Nederlands poldermodel
Waterschappen -in sommige gebieden ook wel hoogheemraadschappen geheten- zijn met hun eeuwenlange bestuursgeschiedenis het Nederlandse poldermodel pur sang.
Rond 1850 waren er niet minder dan 3500 schappen. Vaak was het gebied van zo’n waterschap niet meer dan een klein poldertje. Van die bestuursgrootte is anno 2008 niets meer over. Rond 1950 waren er nog steeds zo’n 2500 waterschappen, maar in ruim een halve eeuw is 99 procent daarvan gefuseerd.Na het samengaan van de twee Zeeuwse waterschappen in 2011 zijn er nog 25 waterschappen over. Naast die 25 is er nog het kleine waterschap Blija Buitendijks, aan de Friese kust. Door onenigheid over de wijze van beheer tussen de Friese natuurvereniging It Fryske Gea en de beheerders van de kwelder kent Blija Buitendijks nog steeds het ouderwetse polderbestuurtje van weleer. De verwachting is dat ook dit schapje, niet meer dan 100 hectare groot, op termijn het hoofd moet buigen en onderdeel zal worden van Wetterskip Fryslân.
De waterschappen zorgen voor droge voeten, schoon water en veilige dijken en duinen.
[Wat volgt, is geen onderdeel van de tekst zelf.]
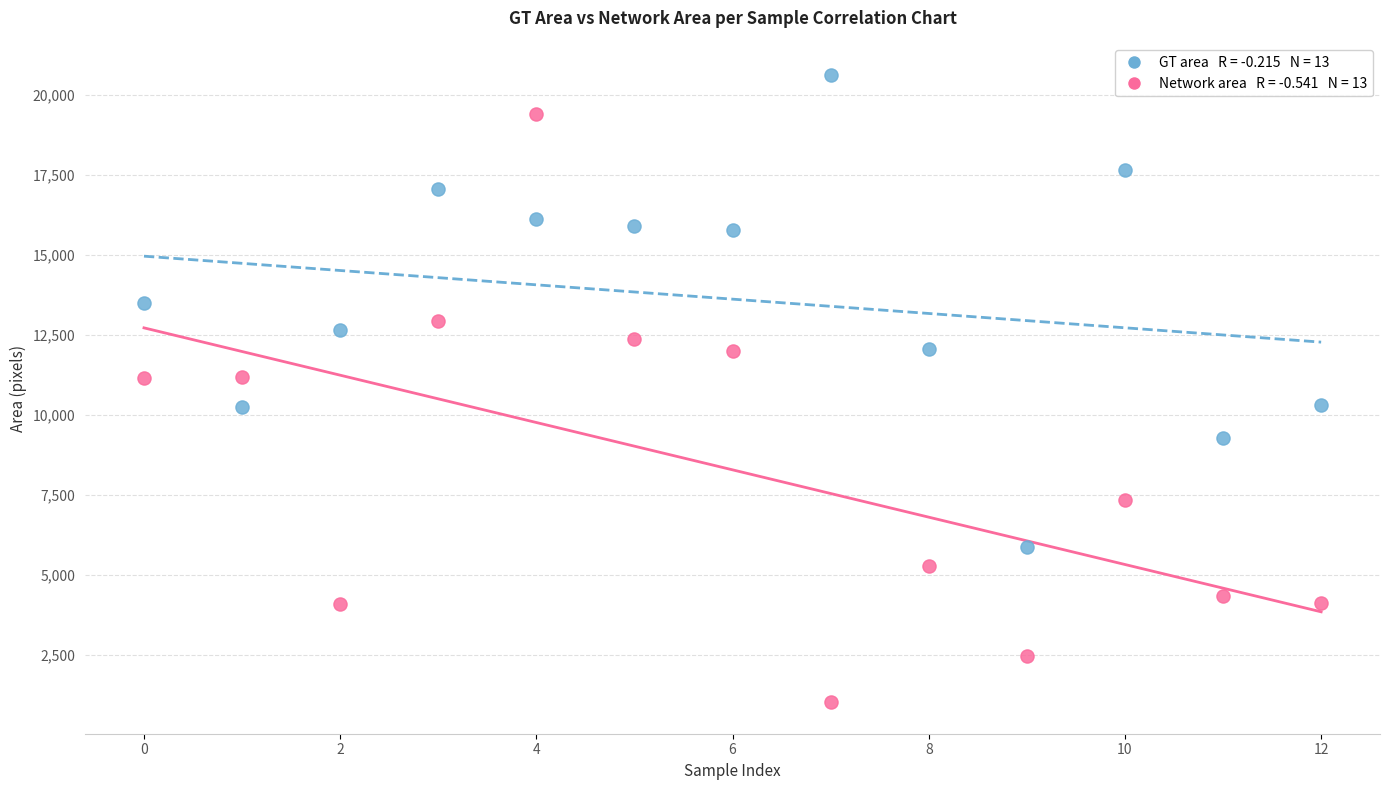

Across all data points, what is the range of Y values (max minus min)?

19603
Zij zijn verantwoordelijk voor het onderhoud van dijken en andere (zee)waterkeringen, de aan-, afvoer en berging van water, de zuivering van afvalwater en de zorg voor schoon oppervlaktewater. Bovendien zijn enkele waterschappen verantwoordelijk voor een aantal vaar- en verkeerswegen.
Er werken zo’n 11.000 mensen bij de waterschappen. De schappen hebben met elkaar bijna 400 zuiveringsinstallaties.